B Quando uma proposição puder ser de iniciativa individual, mas for subscrita por outros deputados, considerar-se-á seu autor, para efeitos de tramitação, apenas o primeiro signatário.

Errado. Todos os seus signatários são autores.

CTerá tramitação de projeto de código o projeto de lei que vise modificar integralmente um capítulo do Código Civil.

Não achei fundamentação no RICD. Li o RICD e não vi lá a definição de "projeto de código". Alguem saberia dizer se consta em algum normativo da CD?

D O Plenário é a instância de deliberação de um projeto de código, não podendo este ser aprovado, em caráter terminativo, por comissão permanente.

Errado. Há comissões com parecer terminativo, como é o caso da CCJ.

E As emendas do Senado Federal a um projeto de código aprovado originariamente pela Câmara ensejarão, nesta Casa, a reabertura do direito parlamentar de apresentar emendas de mérito.

Se o projeto foi aprovado na CD e foi pro SF e lá sofreu emenda, não faz sentido sofrer emendas de mérito. Mas não achei isso no RICD.

Questão estranha! O art. 24, II, b fala expressamente que projeto de Código não se sujeita a apreciação conclusiva.

Gostaria de questionar o gabarito:

Art. 207. Publicados e distribuídos em avulsos, dentro de duas sessões, o projeto, as emendas e os pareceres, proceder-se-á à sua apreciação no Plenário, em turno único, obedecido o interstício regimental.  

Resposta correta: Letra D.

Explicação da letra D (fonte: notebook LM)

1. A Deliberação não é exclusiva do Plenário: O projeto de código é discutido e votado (deliberado) primeiramente na Comissão Especial. Portanto, o Plenário não é a única instância de deliberação, mas sim a instância de decisão final.

2. Tipo de Comissão: Projetos de código não são enviados a Comissões Permanentes para exame de mérito; o Regimento exige a criação de uma Comissão Especial específica para esse fim.

O que o Regimento realmente diz:

Exceção ao Poder Conclusivo: Projetos de código estão expressamente excluídos da competência conclusiva das Comissões. Isso significa que eles obrigatoriamente precisam passar pelo Plenário para a aprovação final.

Rito Especial: Após o parecer da Comissão Especial, o projeto segue para o Plenário, onde será apreciado em turno único.

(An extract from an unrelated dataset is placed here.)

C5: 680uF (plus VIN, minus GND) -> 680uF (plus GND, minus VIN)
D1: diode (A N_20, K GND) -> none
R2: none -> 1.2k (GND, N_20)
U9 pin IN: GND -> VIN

Gabarito altamente discutível. O que o RICD (art. 205, § 8º) diz é o seguinte:

A Mesa só receberá projeto de lei para tramitação na forma deste capítulo, quando a matéria, por sua complexidade ou abrangência, deva ser apreciada como código.

O Código Civil (Lei nº 10.406/2002) tem capítulos bem enxutos. Um exemplo é o Capítulo II do Título II da Parte Geral, que trata “Da Pessoa Jurídica”.

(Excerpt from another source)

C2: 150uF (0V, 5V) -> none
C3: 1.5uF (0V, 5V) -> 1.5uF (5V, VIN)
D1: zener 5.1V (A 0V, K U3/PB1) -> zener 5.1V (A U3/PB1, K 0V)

Esse capítulo é curtíssimo: ele contém apenas dois artigos (arts. 40 e 41).

  • Art. 40 – Define que as pessoas jurídicas são de direito público ou de direito privado.

  • Art. 41 – Enumera quais são as pessoas jurídicas de direito público interno (União, Estados, Municípios, etc.).

Alguém acha que um projeto de lei que visasse modificá-lo integralmente tramitaria como projeto de código?